European technology firms are surpassing expectations this quarter, joining the financial and health-care sectors as standout performers in the current reporting season. Fueled by strong demand for artificial intelligence, the technology sub-sector within the MSCI Europe index achieved an average earnings growth of 5.5% for the fourth quarter, significantly exceeding pre-season projections of just 0.5%. The MSCI Europe Index itself reported a 1.1% growth in per-share earnings, surpassing the anticipated decline of 1.3%.
Alongside health care and financial services, technology has emerged as one of the three sub-indexes that have delivered the most positive surprises this season, with over 70% of the market value in the MSCI Europe index already reported. While pharma and banking have been strong performers in European earnings over the past year, technology is making its mark as a fresh contender. Key contributors to the sector’s growth in the fourth quarter included ASML Holding NV and Nokia Oyj, as highlighted by Bloomberg Intelligence strategists Kaidi Meng and Laurent Douillet. Conversely, the sector faced challenges from companies like STMicroelectronics NV and Infineon Technologies AG. While semiconductor firms are experiencing difficulties, equipment manufacturers are faring better. According to Bernstein analyst Sara Russo, Infineon and STMicro are struggling with “low visibility” and are still searching for stability amidst weak demand in automotive and industrial markets, with limited exposure to AI compared to ASML.

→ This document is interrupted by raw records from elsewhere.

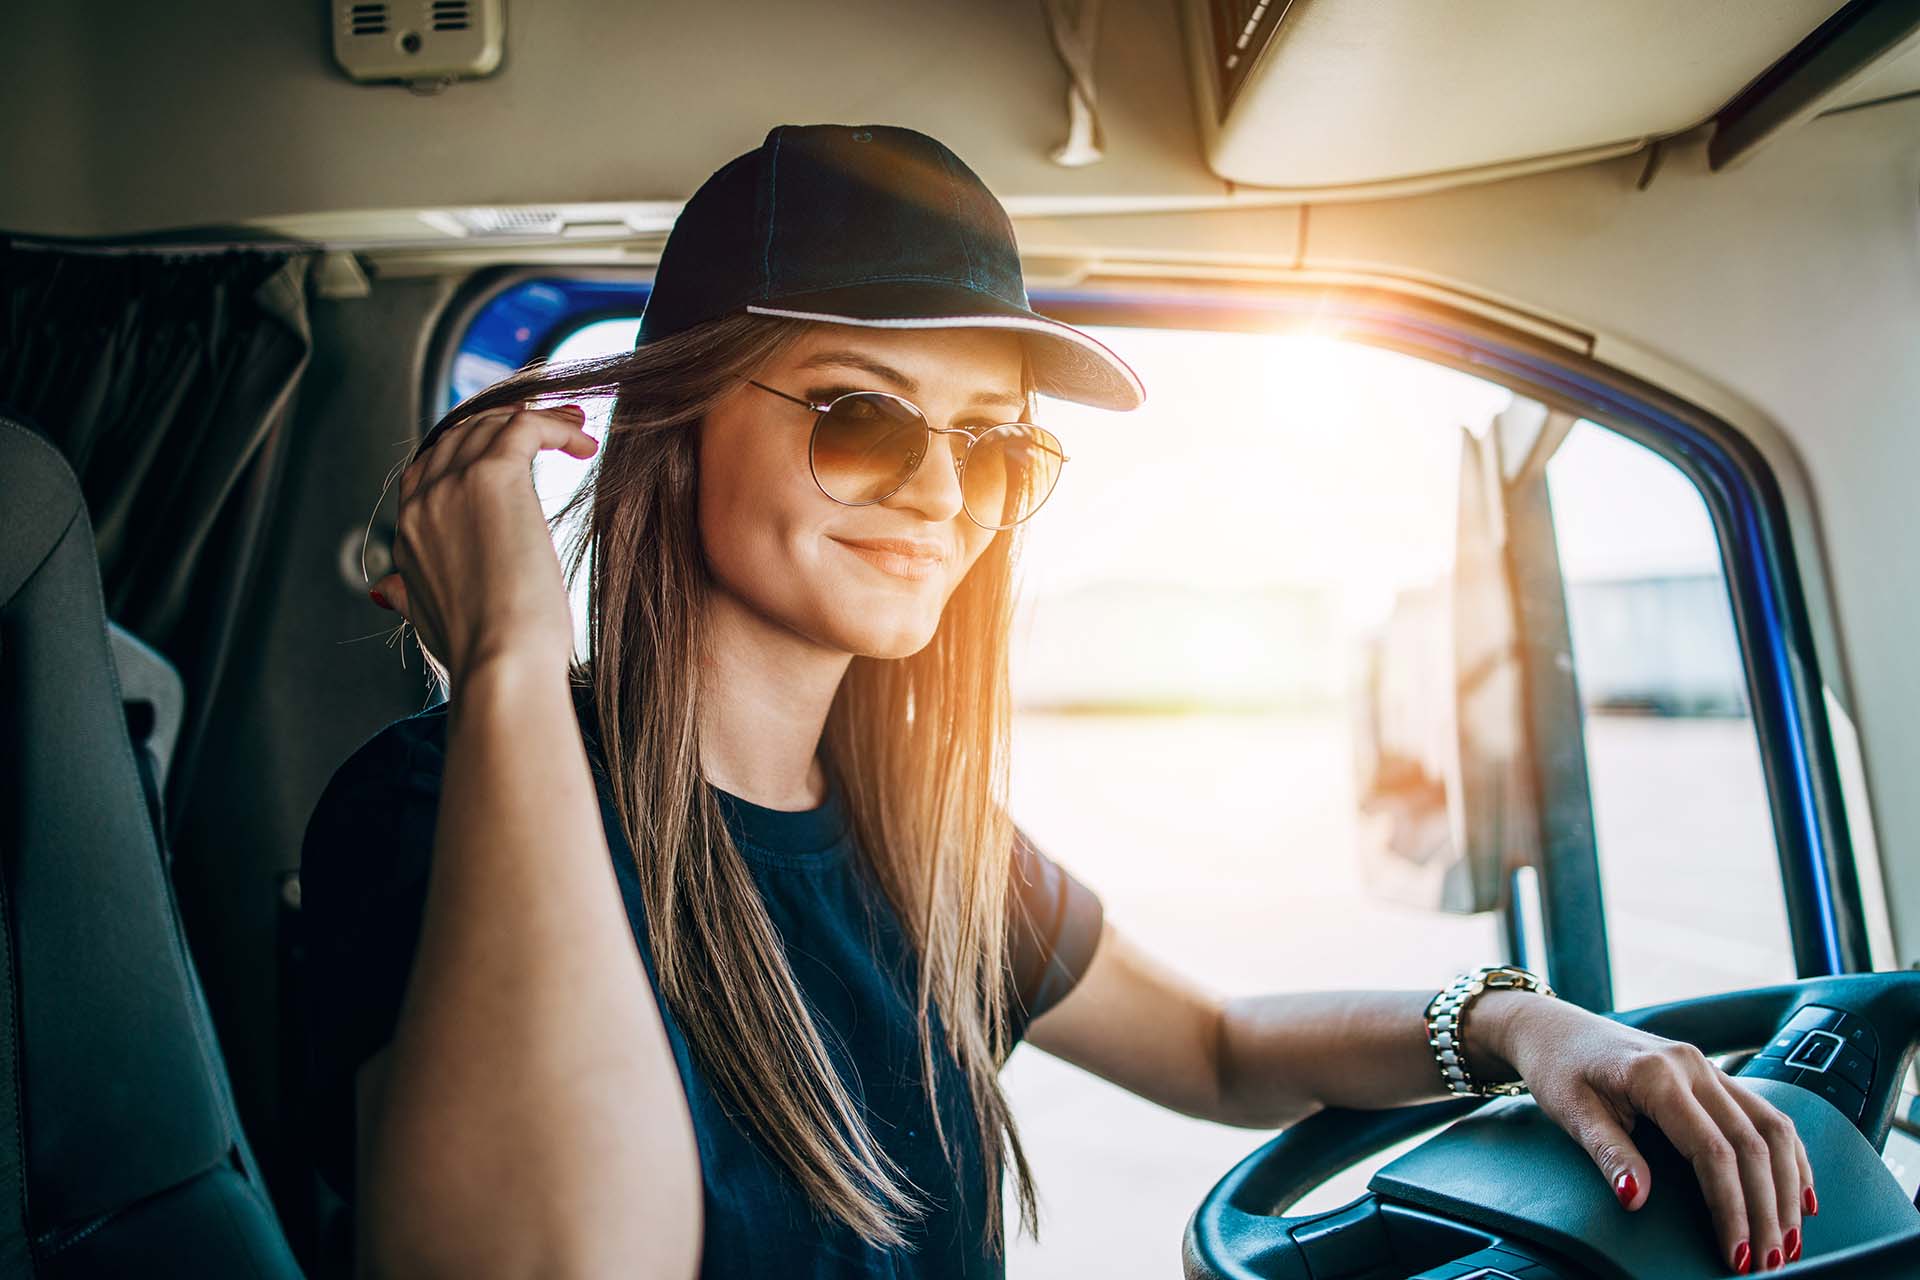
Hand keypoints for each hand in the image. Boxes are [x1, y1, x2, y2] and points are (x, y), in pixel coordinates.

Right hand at [369, 402, 598, 686]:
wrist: (501, 664)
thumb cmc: (481, 655)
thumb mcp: (427, 622)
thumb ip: (407, 594)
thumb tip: (384, 591)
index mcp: (407, 534)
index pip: (431, 468)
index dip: (471, 450)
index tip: (512, 451)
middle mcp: (422, 503)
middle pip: (459, 436)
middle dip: (504, 424)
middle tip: (554, 427)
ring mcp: (452, 486)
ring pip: (491, 424)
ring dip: (538, 420)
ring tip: (576, 428)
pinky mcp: (492, 477)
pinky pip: (523, 426)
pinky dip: (555, 425)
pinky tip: (583, 444)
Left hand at [1483, 993, 1814, 1274]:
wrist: (1552, 1028)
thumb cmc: (1558, 1069)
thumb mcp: (1571, 1112)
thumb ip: (1608, 1154)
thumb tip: (1635, 1199)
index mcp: (1656, 1075)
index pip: (1712, 1151)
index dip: (1731, 1207)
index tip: (1735, 1254)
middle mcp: (1692, 1065)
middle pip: (1753, 1143)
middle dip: (1767, 1209)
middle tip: (1771, 1262)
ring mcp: (1707, 1066)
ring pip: (1772, 1128)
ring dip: (1787, 1187)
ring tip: (1790, 1240)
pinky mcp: (1713, 1073)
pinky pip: (1765, 1114)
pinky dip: (1789, 1156)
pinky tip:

ASML, the largest company in the sub-index by market capitalization, reported bookings that were double what analysts had anticipated for the quarter. The company is poised to benefit from the escalating demand for chip-making machinery as investments in AI grow. Similarly, Nokia’s mobile networks division, which produces 5G technology, is showing recovery after two years of operators delaying costly upgrades. The network infrastructure segment also contributed to overall sales growth, with outgoing CEO Pekka Lundmark noting a key focus on the anticipated rise in data centers. SAP SE, the second-largest company in the sub-index and a major software player, is also capitalizing on the AI trend. The firm raised its revenue forecast for 2025 and reported a 29% increase in its cloud backlog, driven by growing client interest in its AI business services.
According to Meng, the positive impact of AI on earnings per share (EPS) for companies like ASML and SAP is just beginning to surface, although demand for AI remains in its infancy. Looking beyond 2025 and 2026, the future for ASML will hinge on whether increased AI adoption by end-users can justify further capital expenditures, Douillet added. Prospects for the broader technology sector are improving, but a sustained recovery is not assured, according to Meng and Douillet. Potential challenges include US tariffs, reduced demand for chips due to lower electric vehicle production and industrial manufacturing, and ongoing economic weakness in China and Europe. Tariffs could primarily affect Infineon and STMicro, but their impact may also extend to ASML, as noted by Russo. She explained, “If there’s reduced demand for chips due to tariffs, semiconductor companies might cut back on equipment purchases, but that’s more of a secondary issue for ASML rather than a direct concern.”